=== Section Start ===

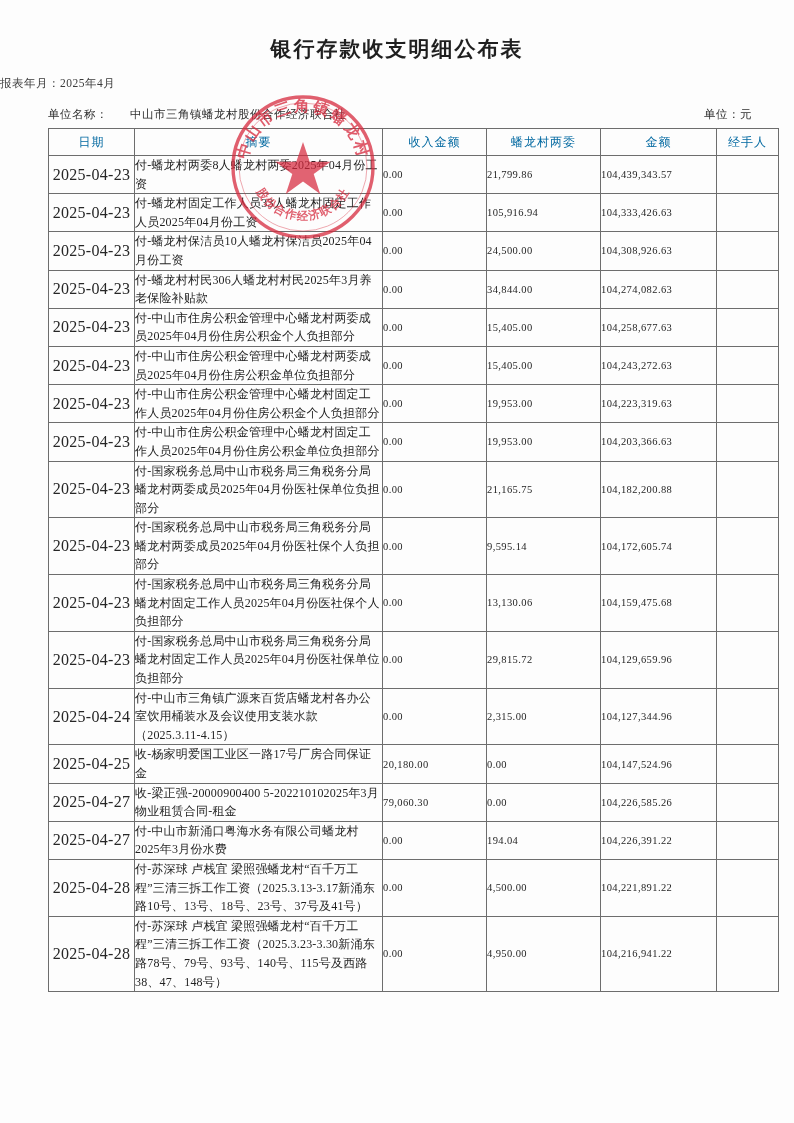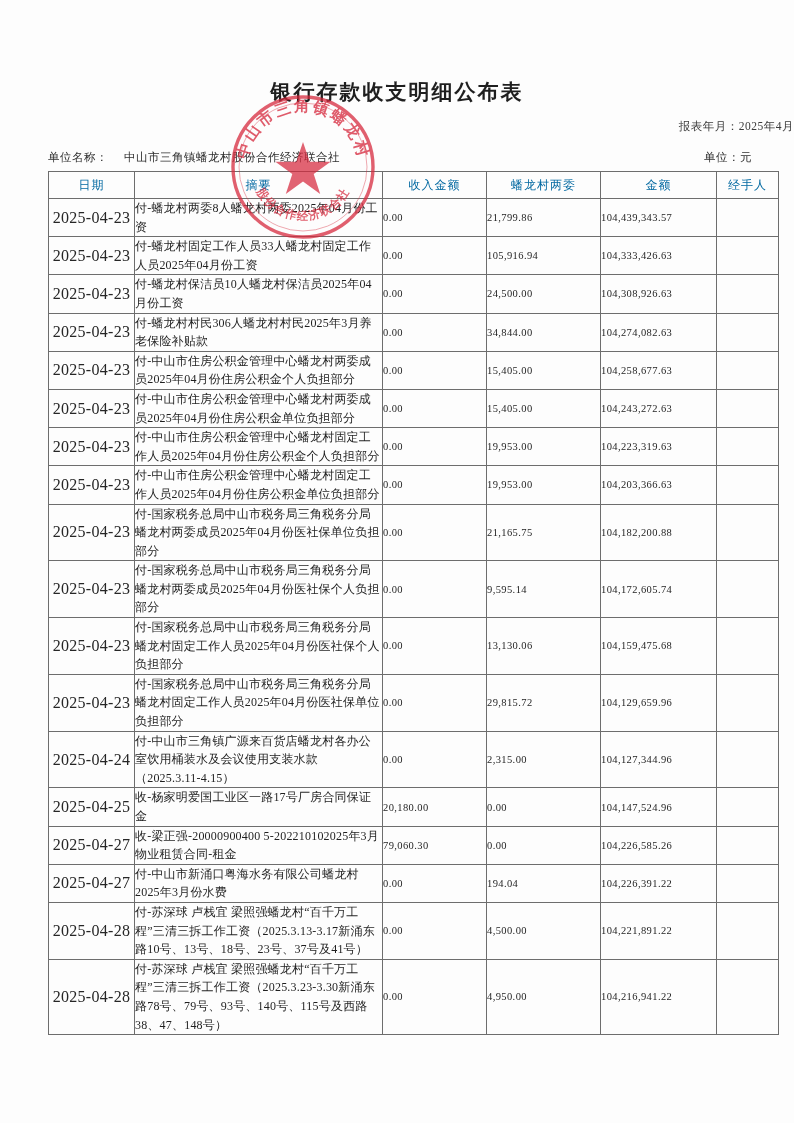--- a/index.html
+++ b/index.html
@@ -22,42 +22,42 @@
     background: #fdfdfd;
   }
 
   
   .doc-title {
     text-align: center;
     font-size: 21px;
     font-weight: bold;
     letter-spacing: 2px;
     margin: 0;
-    padding-top: 78px;
+    padding-top: 35px;
     color: #1f1f1f;
     font-family: "Liberation Serif", "DejaVu Serif", serif;
   }
   .report-period {
-    text-align: right;
+    text-align: left;
     font-size: 11.5px;
     margin-top: 13px;
     color: #3a3a3a;
     letter-spacing: 0.5px;
   }
 
   
   .meta-row {
     display: flex;
     justify-content: space-between;
     align-items: flex-end;
     margin: 16px 42px 6px 48px;
     font-size: 11.5px;
     color: #2f2f2f;
   }
-  .meta-left { display: flex; gap: 16px; }
+  .meta-left { display: flex; gap: 22px; }
   .meta-label { letter-spacing: 0.5px; }
   .meta-value { letter-spacing: 0.5px; text-align: right; }
   .meta-right { letter-spacing: 0.5px; }
 
   
   .ledger-wrap {
     margin: 0 42px 0 48px;
   }
   table.ledger {
     width: 704px;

=== Section End ===

▶ _What the exercise asks_
Go through the material above, find each line with the string "flex", and copy it.

▶ _Your solution_
     display: flex;
     align-items: flex-end;
-  .meta-left { display: flex; gap: 16px; }
+  .meta-left { display: flex; gap: 22px; }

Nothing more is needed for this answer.